Martin Dyckman: Remembering the broad, deep integrity of Janet Reno

janet-reno

On the next to last morning of our nation’s most dreadful campaign, my wife questioned whether it’s possible to be a politician without losing one’s soul. As I started to name those I knew who had kept theirs, word came that my old friend Janet Reno had died. I rested my case.

Her integrity ran broad and deep.

Reporters liked to write about the little things, such as carrying change to feed Washington parking meters while she was attorney general or refusing to haggle over the price of a new red truck because she didn’t want to take favors.

And there were the big things, like taking the blame for the disastrous FBI assault on the Branch Davidian compound at Waco.

That was representative of the fullest measure of her character, which was an unflinching candor. No matter what she said, you knew she wasn’t shading PR spinning anything.

That trait served Florida especially well in 1972, when she was staff director for the judiciary committee in the Florida House of Representatives. It was tasked with creating a modern and efficient judicial system to replace a century-old hodgepodge that confounded even lawyers trying to figure out in which courts to file cases.

There were so many people with turf to protect — including circuit judges jealous of their prestige, lesser judges who wanted to keep their sinecures or become circuit judges, municipal judges and justices of the peace who didn’t have to be lawyers, elected constables independent of the elected sheriffs, and legislators with friends in all those places — that the Constitution Revision of 1968 skipped over that area altogether.

The Legislature tried again in 1970 but the voters, wisely, saw that plan as insufficient improvement and rejected it.

A rare combination of circumstances presented the chance to try again if the amendment could be put on the ballot at a special election in March 1972. Gov. Reubin Askew, House Speaker Richard A. Pettigrew and the judiciary chairman, Rep. Talbot “Sandy” D’Alemberte, were enthusiastic. It was D’Alemberte who had chosen Reno, a fellow lawyer and friend from Miami, for his staff.

There was Dempsey Barron, the judiciary chair in the Senate, to contend with. A rough-edged conservative from Panama City, he was equally committed to court reform, but he wanted it his way. Compromising with him — on that or anything — would be difficult.

Barron did not suffer fools gladly, and he had no use for anyone, fellow legislator or not, who might try to finesse him.

But he respected people who could speak bluntly to him and not back down.

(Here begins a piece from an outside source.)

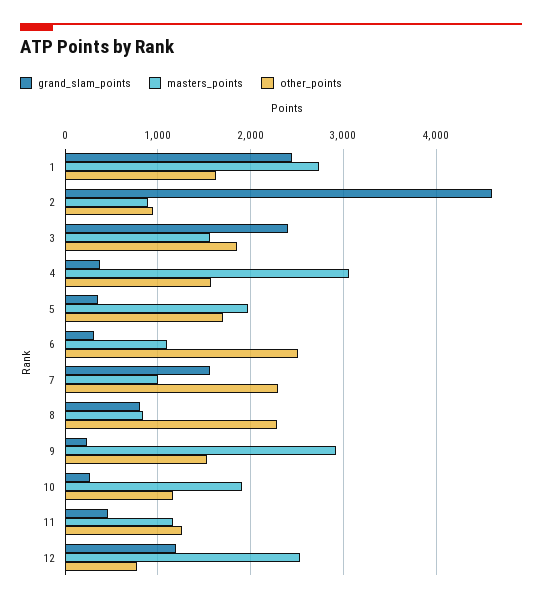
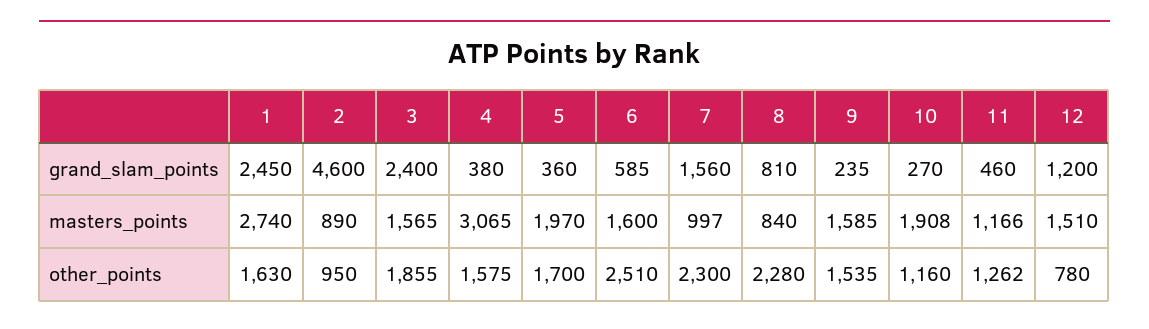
grand_slam_points, 6: 300 -> 585
masters_points, 6: 1100 -> 1600
masters_points, 9: 2900 -> 1585
masters_points, 12: 2500 -> 1510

That’s where Reno saved the day. She became Barron’s de facto staff director as well as D’Alemberte’s, partly because the Senate was cheap about hiring employees. She also captured and held Barron’s respect with her plain-speaking — and by not showing  fear of him as others at the Capitol sometimes did.

“It would not have passed both houses without her,” Pettigrew told me on the day she died.

After that success, Pettigrew ran for the state Senate, against a powerful veteran there, and Reno helped him campaign to such an extent that she neglected her own campaign for the Florida House.

“She thought that it was enough just to be a Democrat,” Pettigrew said.

It was a familiar mistake — one that came home again with far larger consequences just this week.

The Republican who defeated her — a first-time event in Dade County — was as surprised as she was.

But for that, she might have gone on to be governor or a U.S. senator. Instead, she returned to Tallahassee to help Pettigrew rewrite the state criminal code. Not long after, Dade State Attorney Richard Gerstein hired her and she succeeded him, by Askew’s appointment, when Gerstein retired.

Reno laughed as much as anyone when Askew, who was tone-deaf to innuendo, was asked why he had chosen her over others and replied, “She stacks up better.”

When Parkinson’s disease finally took her life Monday morning, I thought it was a pity that she did not live to see the first woman elected president. It turned out to be a blessing that she did not live to see what happened instead.

___

Martin Dyckman is a retired associate editor of the newspaper now known as the Tampa Bay Times. He lives in suburban Asheville, North Carolina.